Powell Called for Rate Cuts in Last Year's Speech
Fed Followed Up With a Significant Cut
Divisions Persist Within the Fed
Rate cuts or a resurgence of inflation?
The market's attention is focused on Federal Reserve (Fed) Chair Jerome Powell's upcoming speech at Jackson Hole, which is expected to offer clues to this question. Scheduled for August 22 (local time), Powell's address comes amid overt pressure from the Trump administration to lower rates, making the possibility of him announcing a 'resumption of rate cuts' the primary focus. This week will also see earnings announcements from major U.S. retailers such as Walmart and Home Depot, providing an opportunity to gauge consumer sentiment trends and the inflationary pressures brought about by tariff policies.

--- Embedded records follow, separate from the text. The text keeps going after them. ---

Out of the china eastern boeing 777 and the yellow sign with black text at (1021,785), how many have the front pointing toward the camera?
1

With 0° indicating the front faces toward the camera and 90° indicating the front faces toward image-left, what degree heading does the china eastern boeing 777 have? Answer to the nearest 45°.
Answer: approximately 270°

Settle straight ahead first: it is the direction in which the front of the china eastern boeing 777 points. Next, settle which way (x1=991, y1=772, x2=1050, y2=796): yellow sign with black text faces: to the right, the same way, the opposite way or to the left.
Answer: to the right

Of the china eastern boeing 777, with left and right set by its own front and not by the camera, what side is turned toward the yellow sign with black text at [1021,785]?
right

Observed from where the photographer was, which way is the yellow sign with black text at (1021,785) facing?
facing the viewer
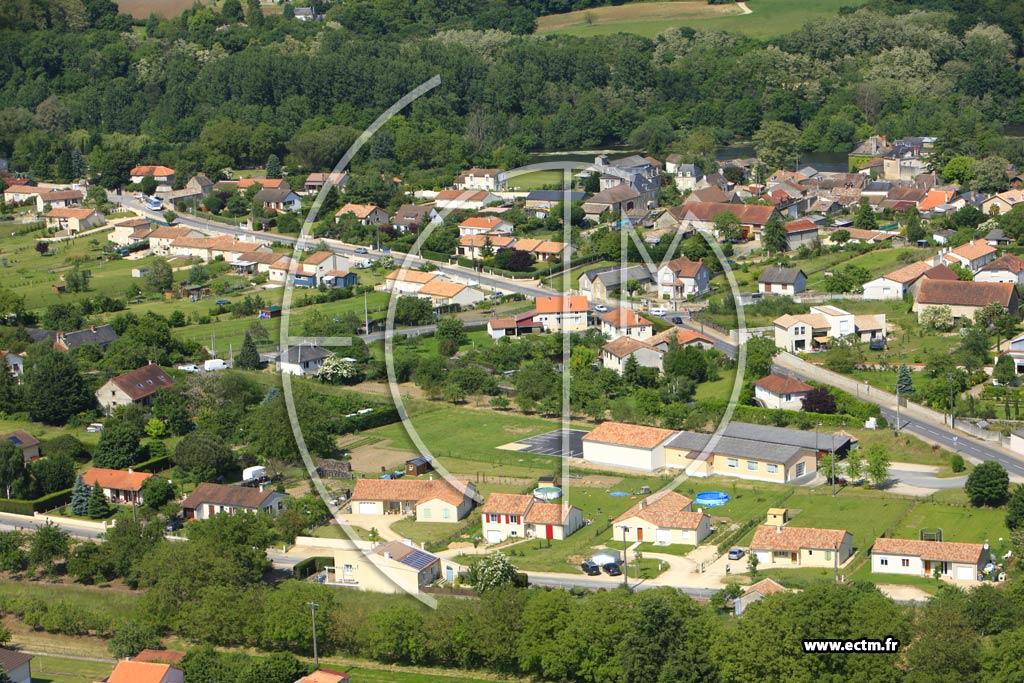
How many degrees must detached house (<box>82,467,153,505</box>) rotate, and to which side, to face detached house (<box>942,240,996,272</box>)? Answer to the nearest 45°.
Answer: approximately 90° to its left

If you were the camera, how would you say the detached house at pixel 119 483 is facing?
facing the viewer

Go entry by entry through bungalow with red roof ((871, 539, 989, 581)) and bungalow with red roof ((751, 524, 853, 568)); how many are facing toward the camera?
2

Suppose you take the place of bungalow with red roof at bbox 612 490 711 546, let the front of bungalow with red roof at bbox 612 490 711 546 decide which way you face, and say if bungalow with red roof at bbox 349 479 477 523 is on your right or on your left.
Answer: on your right

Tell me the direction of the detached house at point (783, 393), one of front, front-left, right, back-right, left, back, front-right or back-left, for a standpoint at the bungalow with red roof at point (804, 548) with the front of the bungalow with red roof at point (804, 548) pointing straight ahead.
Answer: back

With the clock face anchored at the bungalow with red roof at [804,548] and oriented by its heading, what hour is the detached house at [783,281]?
The detached house is roughly at 6 o'clock from the bungalow with red roof.

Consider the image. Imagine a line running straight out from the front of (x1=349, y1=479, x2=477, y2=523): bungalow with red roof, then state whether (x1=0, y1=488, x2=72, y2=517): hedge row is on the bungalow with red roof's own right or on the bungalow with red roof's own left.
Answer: on the bungalow with red roof's own right

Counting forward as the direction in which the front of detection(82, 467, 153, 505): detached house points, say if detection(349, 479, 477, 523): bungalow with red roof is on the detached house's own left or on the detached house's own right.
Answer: on the detached house's own left

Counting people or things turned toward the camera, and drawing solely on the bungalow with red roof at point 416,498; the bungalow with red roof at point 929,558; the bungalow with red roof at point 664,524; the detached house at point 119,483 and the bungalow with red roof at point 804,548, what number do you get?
5

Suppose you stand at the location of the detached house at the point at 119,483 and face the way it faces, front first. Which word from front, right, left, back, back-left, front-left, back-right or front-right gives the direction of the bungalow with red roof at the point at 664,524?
front-left

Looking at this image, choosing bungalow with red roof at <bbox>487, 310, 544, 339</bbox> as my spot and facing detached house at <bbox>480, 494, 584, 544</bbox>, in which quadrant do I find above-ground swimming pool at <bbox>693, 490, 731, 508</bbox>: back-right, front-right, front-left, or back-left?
front-left

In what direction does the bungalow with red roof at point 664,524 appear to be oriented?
toward the camera

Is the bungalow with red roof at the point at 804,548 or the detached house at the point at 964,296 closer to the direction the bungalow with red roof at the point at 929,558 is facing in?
the bungalow with red roof

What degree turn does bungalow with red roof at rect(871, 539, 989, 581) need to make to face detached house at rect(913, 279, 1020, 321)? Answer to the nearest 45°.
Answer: approximately 180°
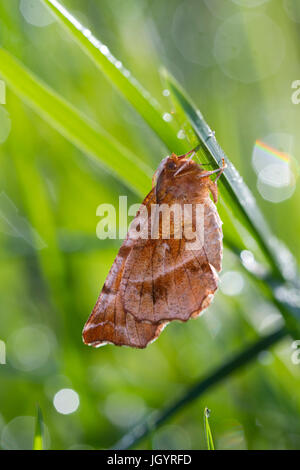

"All Ears on Jackson Hole"
On August 17, U.S. financial media outlet CNBC highlighted Powell's Jackson Hole speech as the biggest event likely to determine the direction of the stock market this week, reporting that investors are keenly watching to see whether Powell will signal the possibility of a rate cut at the September Federal Open Market Committee (FOMC) meeting.
The Fed will hold its annual economic policy symposium, known as the 'Jackson Hole Meeting,' from August 21 to 23 in Jackson Hole, Wyoming. On the second day, August 22, Powell will deliver a speech titled 'Economic Outlook and Policy Framework Review.' At last year's Jackson Hole event, he remarked, "The time has come to lower rates," and the Fed subsequently cut rates by 50 basis points (0.5 percentage points) at the September meeting.
The Financial Times (FT) noted that this event is "likely to be Powell's final appearance at Jackson Hole," emphasizing that "it is crucial for him to deliver a clear message amid divisions within the Fed over rate policy."
Such expectations stem from weak employment data. New job creation in July fell short of market forecasts, and employment figures for May and June were also revised downward. The average monthly job growth over the past three months was only 35,000, a sharp drop from 123,000 a year earlier. The Consumer Price Index (CPI) for the same month showed only limited increases, and price pressures from tariffs have yet to become pronounced, leading to growing calls to focus more on employment slowdown than inflation. According to CME FedWatch, the interest rate futures market is pricing in an 85.6% probability of a rate cut at the September FOMC. The probability of holding rates steady has risen to 15.4%, up from 11.1% a week ago.
However, uncertainties remain. Powell has continued to describe the U.S. labor market as "solid" and has refrained from signaling a cut. Moreover, the July Producer Price Index (PPI) showed a significant increase in business costs due to tariffs, casting doubt on Treasury Secretary Scott Besant's assertion that a "0.5 percentage point cut in September" is likely.
There are still divisions within the Fed. Some members advocate for an early cut citing weak employment, while others remain concerned about tariff-driven inflation. The Associated Press (AP) reported, "Ultimately, it is difficult to predict what conclusion will be reached at the September FOMC," adding, "Upcoming employment reports and inflation data will be decisive factors."
The minutes of the July FOMC, to be released on August 20, are also expected to provide important clues regarding the direction of monetary policy. The minutes are anticipated to detail the background of rate decisions discussed at the July FOMC meeting, differences of opinion among committee members, and the specific grounds cited by some members in support of a rate cut. Investors will be able to gauge the distribution of views within the FOMC regarding the path of rates, including the extent of support for rate cuts and more conservative perspectives. AP noted, "Powell's speech will be an important opportunity to assess which side the Fed is leaning toward amid these differing opinions."
Retailers' Earnings Put to the Tariff Test
Market attention is also focused on the earnings reports of major retailers. The results from large chains such as Walmart, Home Depot, Target, and Ross will serve as key indicators for assessing inflationary pressures from tariffs, shifts in consumer sentiment, and the effectiveness of pricing strategies. These reports will reveal how much consumers can withstand higher costs and whether they have the capacity to maintain spending. Previously, Walmart announced plans to raise prices to offset increased costs from tariffs, while Home Depot chose to maintain its prices.
Investment research firm Investopedia analyzed, "As the Trump administration's tariffs begin to impact inflation, this week's retail earnings will show whether tariffs are actually taking a toll on sales."